But the exchange with Granic Allen was one of a small number of moments when the central claim of Elliott’s candidacy—that she’s a grown-up who’s served in the Ontario legislature and dealt in sophisticated ways with the realities of power—seemed both true and interesting.

In some ways, all of the candidates had a good night. Caroline Mulroney is pretty clearly her mother Mila’s daughter, soft-spoken and non-confrontational and without a hint of the Brian Mulroney blarney. But she was more specific on her policies than before, and a couple of times she allowed a glimpse of an agreeably dark sense of humour. Ford was Ford, blunt and cheerful. Granic Allen has probably already succeeded in establishing herself as a standard-bearer among social conservatives in the province.

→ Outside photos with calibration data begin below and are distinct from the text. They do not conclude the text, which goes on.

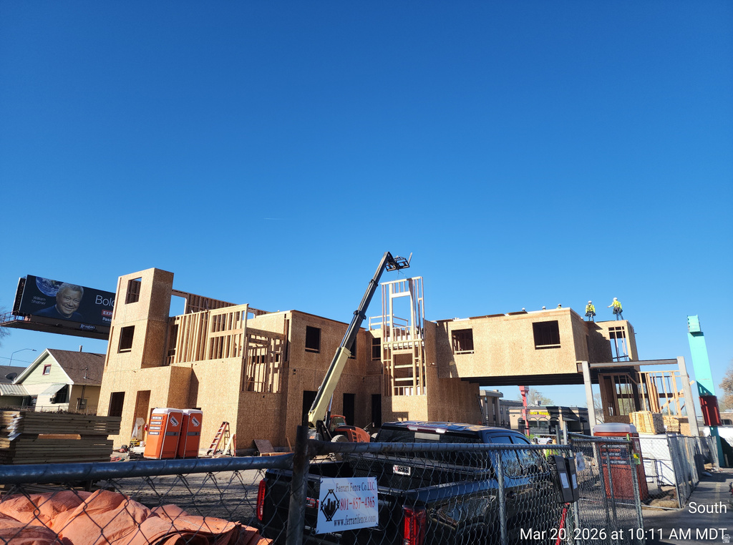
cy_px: 272
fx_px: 486
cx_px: 366
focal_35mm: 23
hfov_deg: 74.1
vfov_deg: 58.6
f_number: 1.8
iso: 50
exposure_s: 1/779
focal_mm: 6.4
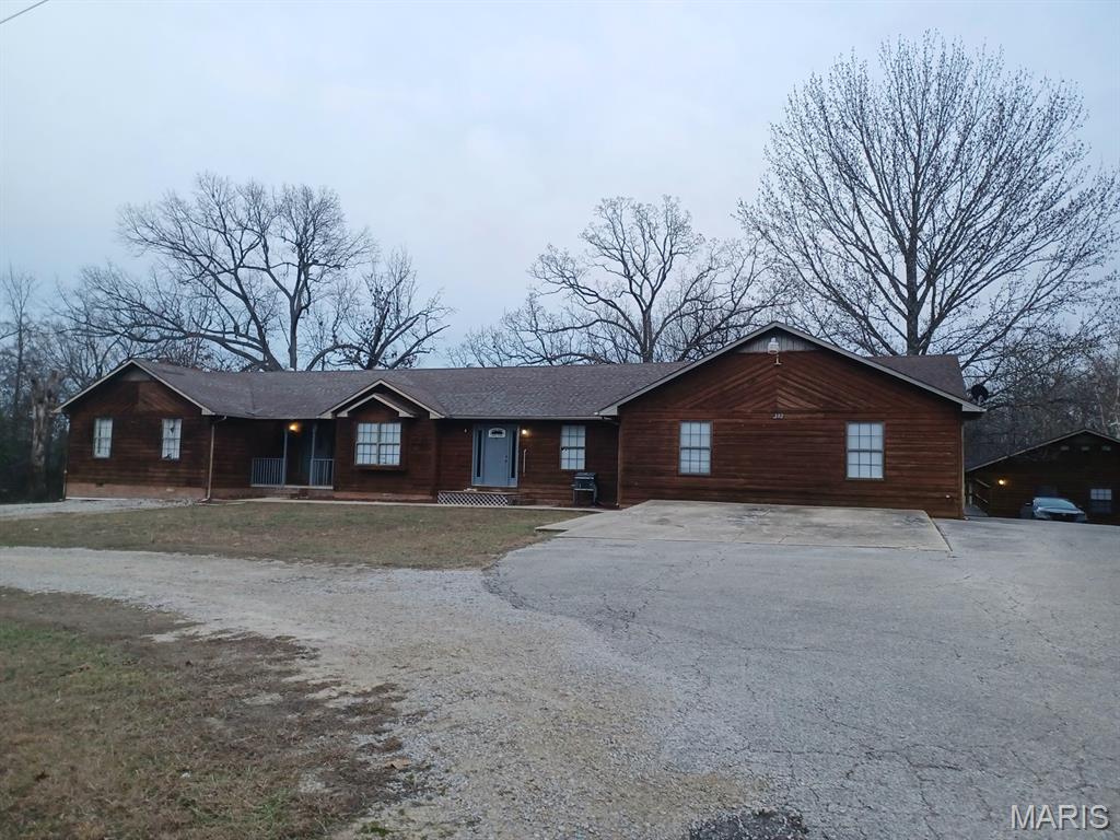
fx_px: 809
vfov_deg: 54.9
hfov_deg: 69.4
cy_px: 420
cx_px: 560
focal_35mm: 25
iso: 125
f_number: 1.8
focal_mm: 4.6
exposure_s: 1/60.2
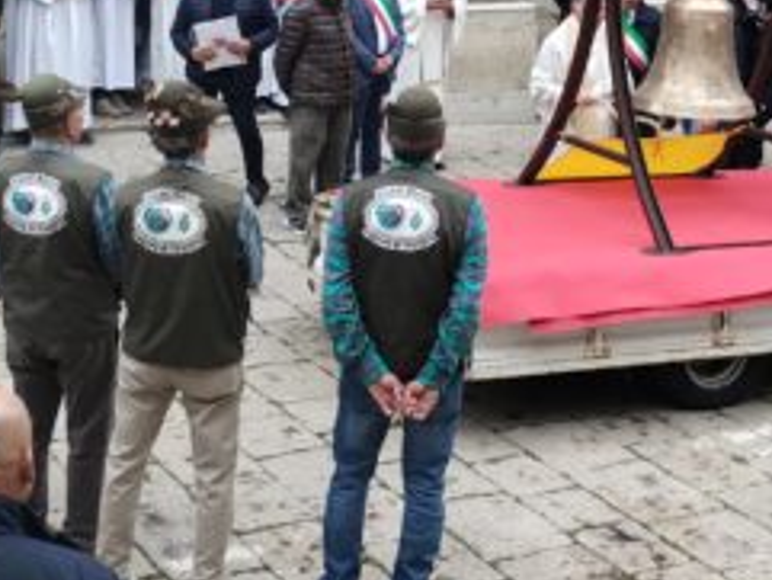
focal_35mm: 81
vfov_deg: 17.8
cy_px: -6
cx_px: 455
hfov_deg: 24.1
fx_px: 1807
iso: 115
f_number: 1.8
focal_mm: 4.27
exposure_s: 1/60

In other ways they all had a predictably awful night. Nothing any of them said adds up as a governing plan for the province. By and large they all oppose a carbon tax that would be a lucrative source of government revenue, even as they wish the Liberals would reduce the debt—and even though most sketched vague but unmistakably ambitious plans for improving health-care delivery in the province’s rural areas.

Taking in fewer revenues while increasing spending and driving debt down would indeed be a hell of a trick, but the lot of them were short on explanations for how they’d do it. Ford was pretty sure health-care costs would plummet if only somebody would “listen to the nurses.” Most of the night operated at about that level of generality.

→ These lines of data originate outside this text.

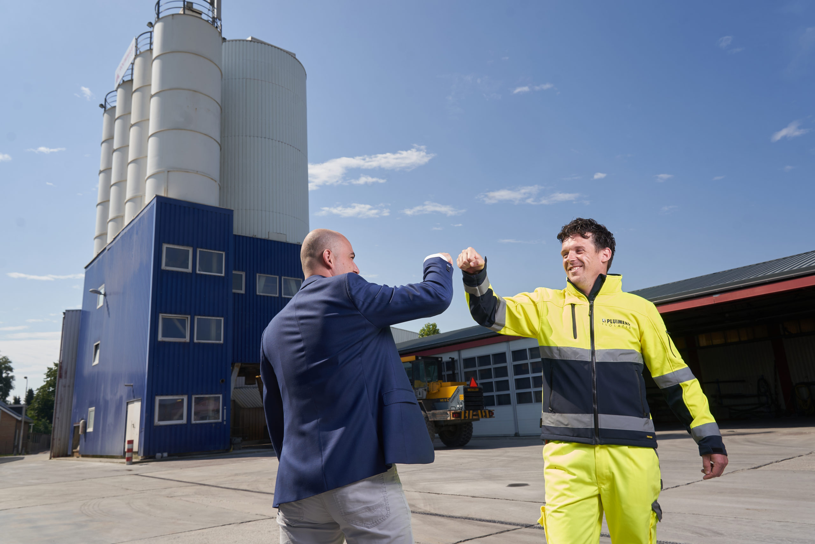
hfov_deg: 73.7
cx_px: 408
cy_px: 272
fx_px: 543
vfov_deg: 53.1
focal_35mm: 24
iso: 100
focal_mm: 24
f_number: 8
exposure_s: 1/250
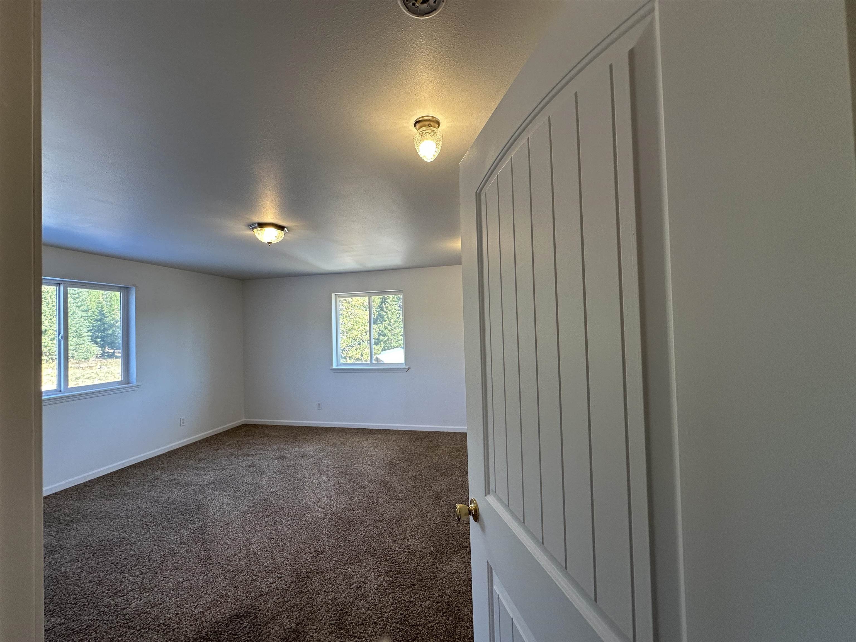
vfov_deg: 85.7
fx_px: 346
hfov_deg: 102.1
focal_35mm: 14
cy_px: 321
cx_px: 428
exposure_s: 1/120
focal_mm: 2.22
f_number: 2.2
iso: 160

Probably one of them will be the next premier. The momentum of the Wynne Liberals’ unpopularity will be nearly impossible to brake. Elliott seemed, at crucial moments, like the only one who’s familiar with the tasks normally carried out by a premier. Which helps explain why her opponents so frequently turned toward her, gestured at her, echoed or anticipated or rebutted her spotlight moments. Like backup singers. However this ends, she can tell herself she had one good night amid the chaos.